Por Sebastián Artola.
En Rosario hay 150 jóvenes entre 16 y 18 años procesados por venta de drogas. La mayoría fueron detenidos en “búnkers” o en sus cercanías. Casi el 70% de los homicidios de los últimos años tienen como víctimas a varones de entre 15 y 35 años, mientras que la mitad son menores de 25 años.
La realidad de los pibes de los barrios más humildes es uno de los rostros bajo los que se presenta la violencia en nuestra ciudad y exige un debate sincero y profundo. Lamentablemente, buena parte de la dirigencia política local y de los representantes de la “sociedad civil” miran hacia otro lado o repiten conocidas estigmatizaciones.
Lo primero que debemos hacer es dejar de verlos como un “problema” en sí mismo, frente a los cuales sólo cabe endurecer leyes, promover medidas de encierro y disciplinamiento, como ahora el servicio militar obligatorio, suerte de apartheid social y generacional. La realidad muestra que la institucionalización produce reincidencia, potencia la violencia y profundiza la desafección respecto a la sociedad.
Reconocer que la realidad de los más jóvenes nos interroga a todos y a los modos en que venimos construyendo el lazo social, dando cuenta de una sociedad que los expulsa, invisibiliza, no los escucha o, en su reverso, los usa y esclaviza, es un paso imprescindible.
La violencia que atraviesa nuestra sociedad lejos está de agotarse en el “soldadito”. Algo de esto muestra el hecho de que los homicidios en Rosario no hayan disminuido pese a la intervención de las fuerzas de seguridad nacional, más allá de una fuerte baja en los delitos más simples, como robos o arrebatos.

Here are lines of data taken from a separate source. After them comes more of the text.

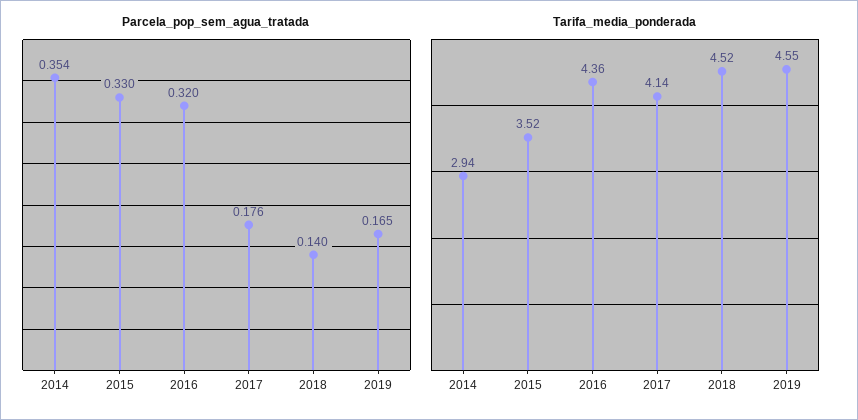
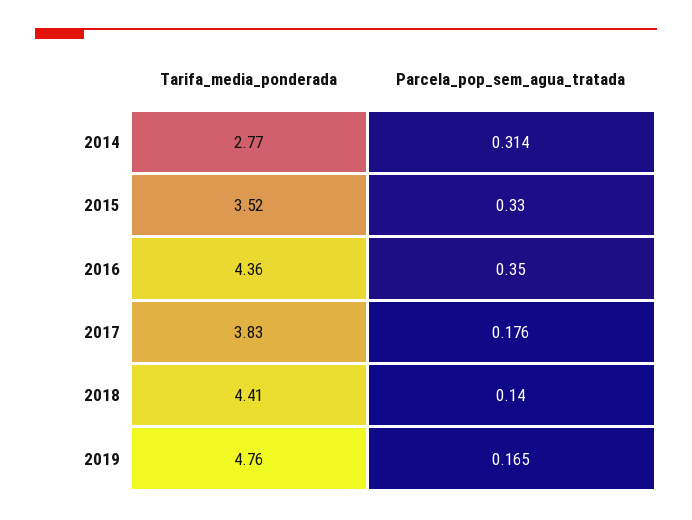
Parcela_pop_sem_agua_tratada, 2014: 0.354 -> 0.314
Parcela_pop_sem_agua_tratada, 2016: 0.32 -> 0.35
Tarifa_media_ponderada, 2014: 2.94 -> 2.77
Tarifa_media_ponderada, 2017: 4.14 -> 3.83
Tarifa_media_ponderada, 2018: 4.52 -> 4.41
Tarifa_media_ponderada, 2019: 4.55 -> 4.76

La conformación de una subjetividad violenta en nuestra sociedad es la pregunta a responder. Y acá entran realidades que van desde el “soldadito”, los modos de resolución violenta de conflictos o discusiones menores entre familiares y vecinos, hasta los “linchamientos” que se dieron hace pocos meses.

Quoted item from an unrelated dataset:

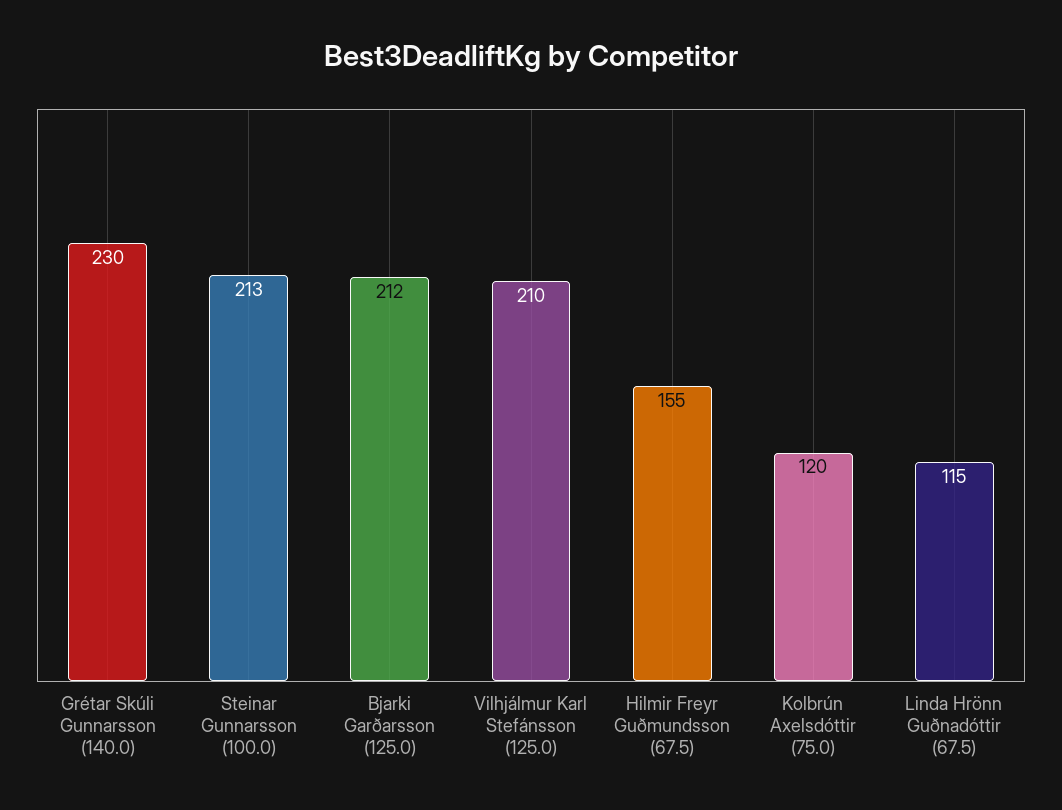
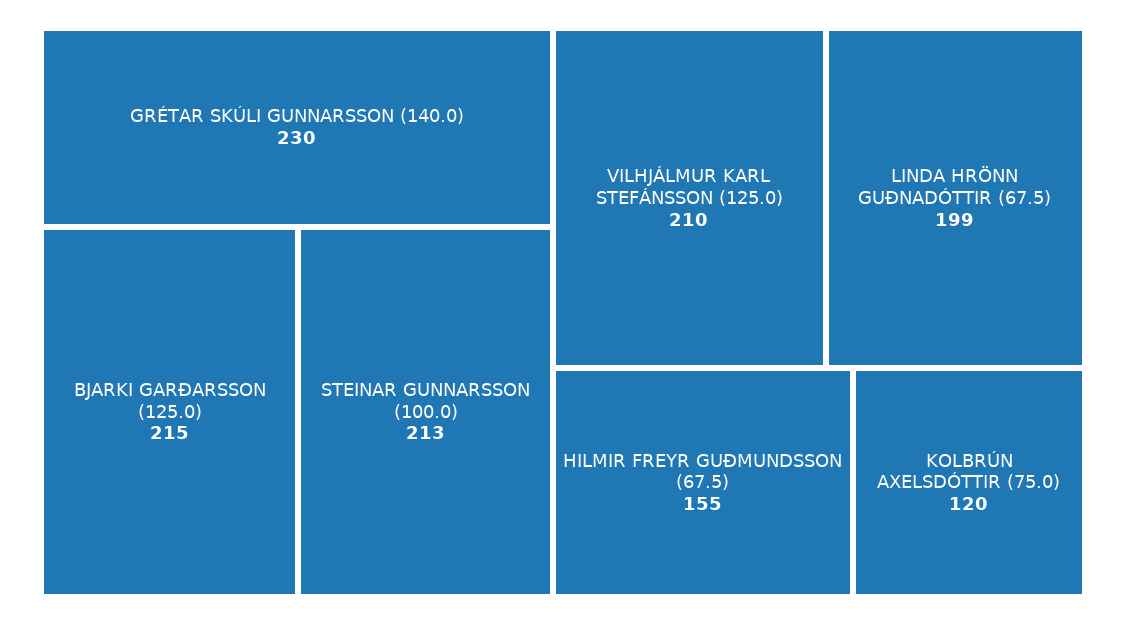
Bjarki Garðarsson (125.0): 212 -> 215
Linda Hrönn Guðnadóttir (67.5): 115 -> 199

La matriz represiva y la connivencia impúdica con el delito de las policías provinciales; un Poder Judicial como garantía de impunidad, resistente a su democratización; Estados locales y provinciales sujetos a los negocios de unos pocos, mientras niegan a parte significativa de los ciudadanos derechos elementales, servicios públicos y condiciones mínimas de vida; sociedades fragmentadas, desiguales y modelos de pertenencia e identidad en base al consumo de bienes materiales; un mercado de drogas que mueve millones en nuestra ciudad, comprando voluntades y lavando el dinero en el boom inmobiliario o en grandes emprendimientos comerciales; medios de comunicación que alimentan una cultura del miedo y la permanente desconfianza hacia el otro, bajo un tratamiento sensacionalista y frívolo de los hechos delictivos; son algunas de las piezas que moldean las prácticas violentas en nuestras sociedades.

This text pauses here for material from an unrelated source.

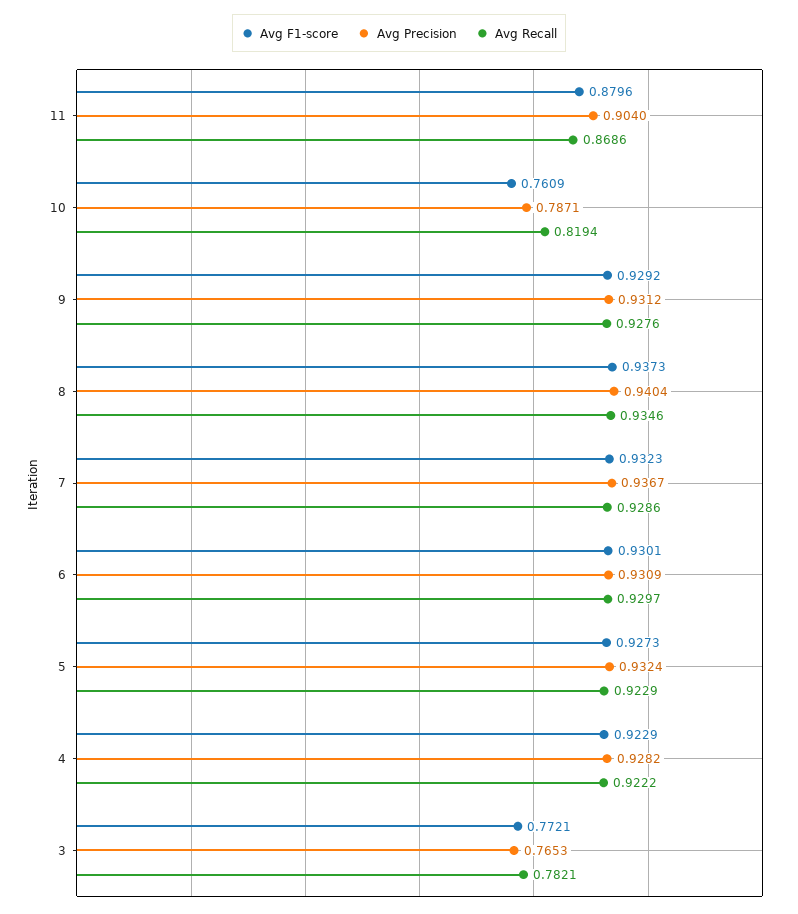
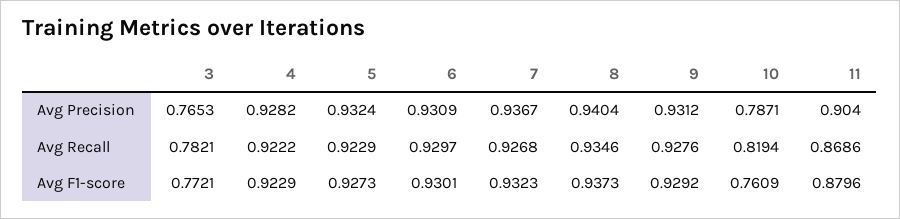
Avg Recall, 7: 0.9286 -> 0.9268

Avanzar en las transformaciones institucionales que esperan desde hace más de treinta años; profundizar una democracia donde nos reconozcamos como pares en la diversidad, la pluralidad y la diferencia; garantizar el derecho a una vida digna; construir respuestas desde el protagonismo colectivo; recrear una subjetividad comunitaria, fundada en la dimensión humana, hacen a la posibilidad cierta de transitar un horizonte esperanzador para todos y todas.

(*) Licenciado en Ciencia Política. Docente de la UNR. Miembro del Foro Rosario para Todos.